International experts in the blockchain and crypto industry will gather for the first time in Pyongyang to share their knowledge and vision, establish connections and discuss business opportunities.

The event is open to all blockchain experts, with the exception of those from South Korea, Israel, and Japan. Journalists are also banned from the conference.

According to several pundits, applying blockchain solutions in North Korea would help increase international settlements. Experts admit that undetectable exchanges between crypto and fiat currencies are possible at the moment. Thus, using crypto could help the world’s most isolated nation bypass sanctions.

Applying blockchain to bypass sanctions – the response

It seems U.S. and European authorities won’t just sit tight as rival countries try to bypass economic restrictions. On March 19, 2018, President Donald Trump banned U.S. citizens from buying Petro and exchanges from listing it. More recently, the Treasury Department’s Office of Foreign Assets Control (OFAC) announced it would take an active role in regulating crypto markets.
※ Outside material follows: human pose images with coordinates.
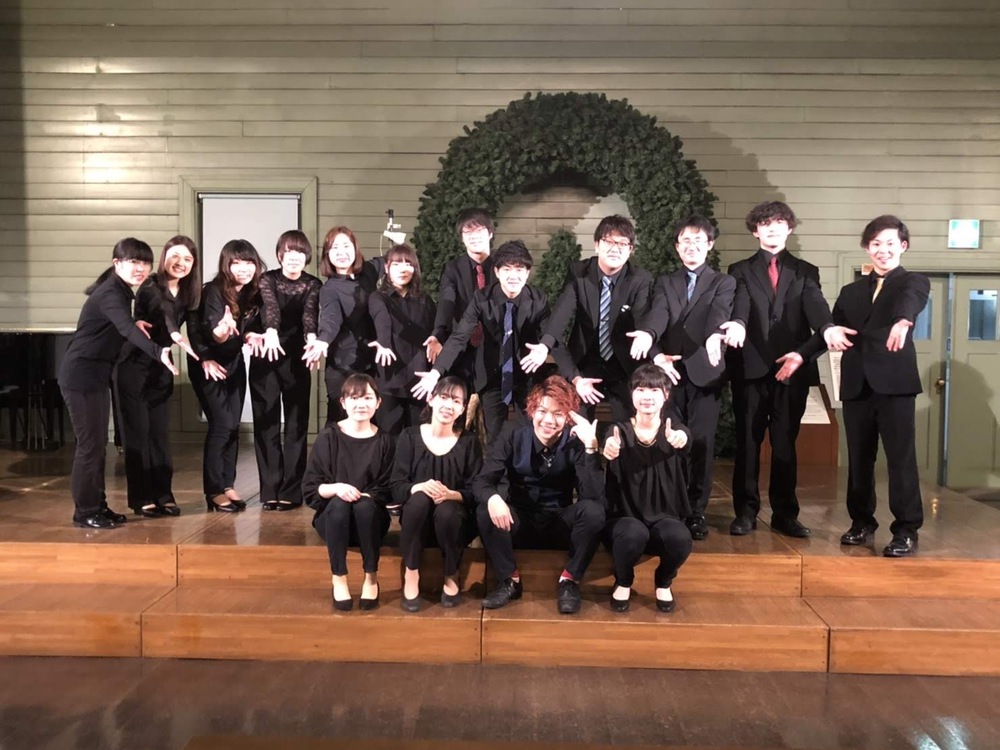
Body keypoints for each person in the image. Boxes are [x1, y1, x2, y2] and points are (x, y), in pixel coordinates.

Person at [722, 201, 834, 538]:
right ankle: (745, 512)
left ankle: (785, 514)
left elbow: (815, 305)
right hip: (750, 369)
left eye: (779, 223)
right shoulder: (739, 269)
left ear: (790, 229)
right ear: (755, 231)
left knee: (785, 444)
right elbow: (740, 306)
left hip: (792, 368)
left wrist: (827, 327)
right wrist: (738, 324)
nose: (772, 228)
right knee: (748, 443)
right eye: (765, 224)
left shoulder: (806, 271)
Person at [826, 215, 930, 557]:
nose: (882, 250)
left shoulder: (912, 282)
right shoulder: (851, 291)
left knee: (901, 459)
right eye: (875, 244)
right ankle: (861, 522)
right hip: (857, 385)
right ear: (867, 248)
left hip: (895, 386)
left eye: (889, 243)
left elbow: (910, 302)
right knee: (859, 459)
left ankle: (906, 529)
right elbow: (833, 329)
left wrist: (903, 321)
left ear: (903, 246)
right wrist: (801, 354)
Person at [627, 216, 735, 540]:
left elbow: (719, 313)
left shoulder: (722, 282)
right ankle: (671, 506)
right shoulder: (666, 282)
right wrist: (649, 334)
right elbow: (659, 312)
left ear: (709, 245)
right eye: (685, 241)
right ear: (677, 247)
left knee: (701, 443)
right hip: (669, 374)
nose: (691, 246)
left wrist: (715, 335)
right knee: (669, 439)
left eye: (698, 241)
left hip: (706, 372)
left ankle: (696, 511)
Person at [58, 238, 178, 529]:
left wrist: (134, 324)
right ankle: (85, 511)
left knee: (98, 444)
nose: (140, 268)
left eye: (145, 263)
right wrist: (158, 352)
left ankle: (98, 505)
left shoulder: (122, 291)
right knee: (90, 446)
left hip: (95, 376)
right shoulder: (111, 292)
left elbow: (121, 323)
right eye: (133, 262)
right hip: (81, 376)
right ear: (117, 263)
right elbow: (125, 328)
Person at [472, 375, 605, 615]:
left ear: (568, 417)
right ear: (532, 410)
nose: (548, 420)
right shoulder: (513, 434)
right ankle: (509, 580)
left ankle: (570, 581)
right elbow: (482, 481)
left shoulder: (576, 441)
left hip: (559, 523)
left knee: (594, 512)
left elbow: (593, 494)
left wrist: (590, 446)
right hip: (519, 522)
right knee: (485, 509)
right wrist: (493, 498)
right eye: (542, 411)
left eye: (558, 414)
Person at [412, 240, 551, 442]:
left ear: (528, 273)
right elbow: (459, 337)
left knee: (529, 435)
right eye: (507, 269)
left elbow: (550, 334)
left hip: (527, 374)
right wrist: (435, 373)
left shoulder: (538, 300)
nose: (513, 275)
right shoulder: (482, 298)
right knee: (494, 438)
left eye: (519, 269)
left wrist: (544, 348)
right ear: (497, 272)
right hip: (491, 375)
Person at [115, 235, 200, 518]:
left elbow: (192, 323)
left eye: (187, 258)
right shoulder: (150, 287)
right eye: (174, 256)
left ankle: (164, 494)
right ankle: (142, 498)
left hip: (162, 367)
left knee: (159, 435)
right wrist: (175, 335)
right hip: (134, 365)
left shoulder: (189, 292)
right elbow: (164, 313)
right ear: (164, 258)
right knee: (138, 435)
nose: (180, 263)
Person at [538, 214, 653, 422]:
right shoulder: (579, 273)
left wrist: (646, 334)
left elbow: (643, 318)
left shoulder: (640, 279)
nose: (615, 248)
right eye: (609, 241)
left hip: (623, 365)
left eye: (622, 243)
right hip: (585, 363)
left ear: (630, 250)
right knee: (576, 420)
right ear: (597, 245)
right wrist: (545, 345)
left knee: (626, 426)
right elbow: (560, 316)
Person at [602, 364, 692, 613]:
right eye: (640, 389)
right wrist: (608, 447)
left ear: (666, 395)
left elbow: (685, 439)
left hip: (664, 518)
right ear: (632, 394)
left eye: (654, 390)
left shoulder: (673, 429)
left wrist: (681, 439)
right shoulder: (619, 430)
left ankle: (663, 581)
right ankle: (623, 580)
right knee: (633, 533)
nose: (647, 396)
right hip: (625, 519)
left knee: (680, 538)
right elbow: (609, 440)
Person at [302, 374, 395, 611]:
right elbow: (311, 488)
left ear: (378, 403)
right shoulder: (328, 437)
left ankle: (371, 577)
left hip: (371, 521)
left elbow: (389, 487)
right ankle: (339, 578)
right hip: (334, 521)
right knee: (340, 504)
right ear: (343, 403)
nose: (361, 404)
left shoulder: (385, 441)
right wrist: (338, 489)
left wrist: (364, 497)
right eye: (354, 398)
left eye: (367, 398)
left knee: (364, 506)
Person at [391, 376, 482, 612]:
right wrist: (418, 487)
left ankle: (451, 574)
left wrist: (453, 494)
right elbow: (396, 486)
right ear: (431, 400)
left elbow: (476, 489)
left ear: (462, 408)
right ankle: (411, 573)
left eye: (456, 401)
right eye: (443, 397)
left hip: (453, 526)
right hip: (416, 523)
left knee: (448, 511)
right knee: (419, 500)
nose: (448, 405)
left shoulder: (469, 441)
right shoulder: (409, 436)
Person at [248, 230, 321, 512]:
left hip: (297, 358)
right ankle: (270, 490)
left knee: (296, 425)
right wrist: (270, 332)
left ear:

In October, the U.S. Financial Crimes Enforcement Network (FinCEN) released a statement on crypto. In it, the network said: “virtual currency is an emerging payment system that may provide potential avenues for individuals and entities to evade sanctions.” Many analysts view the U.S. and E.U.’s recent tightening of regulations as retribution for avoiding sanctions.

Whether or not applying blockchain to bypass sanctions is a good thing remains up for debate. However, neither the countries facing sanctions nor the bodies imposing them seem prepared to back down.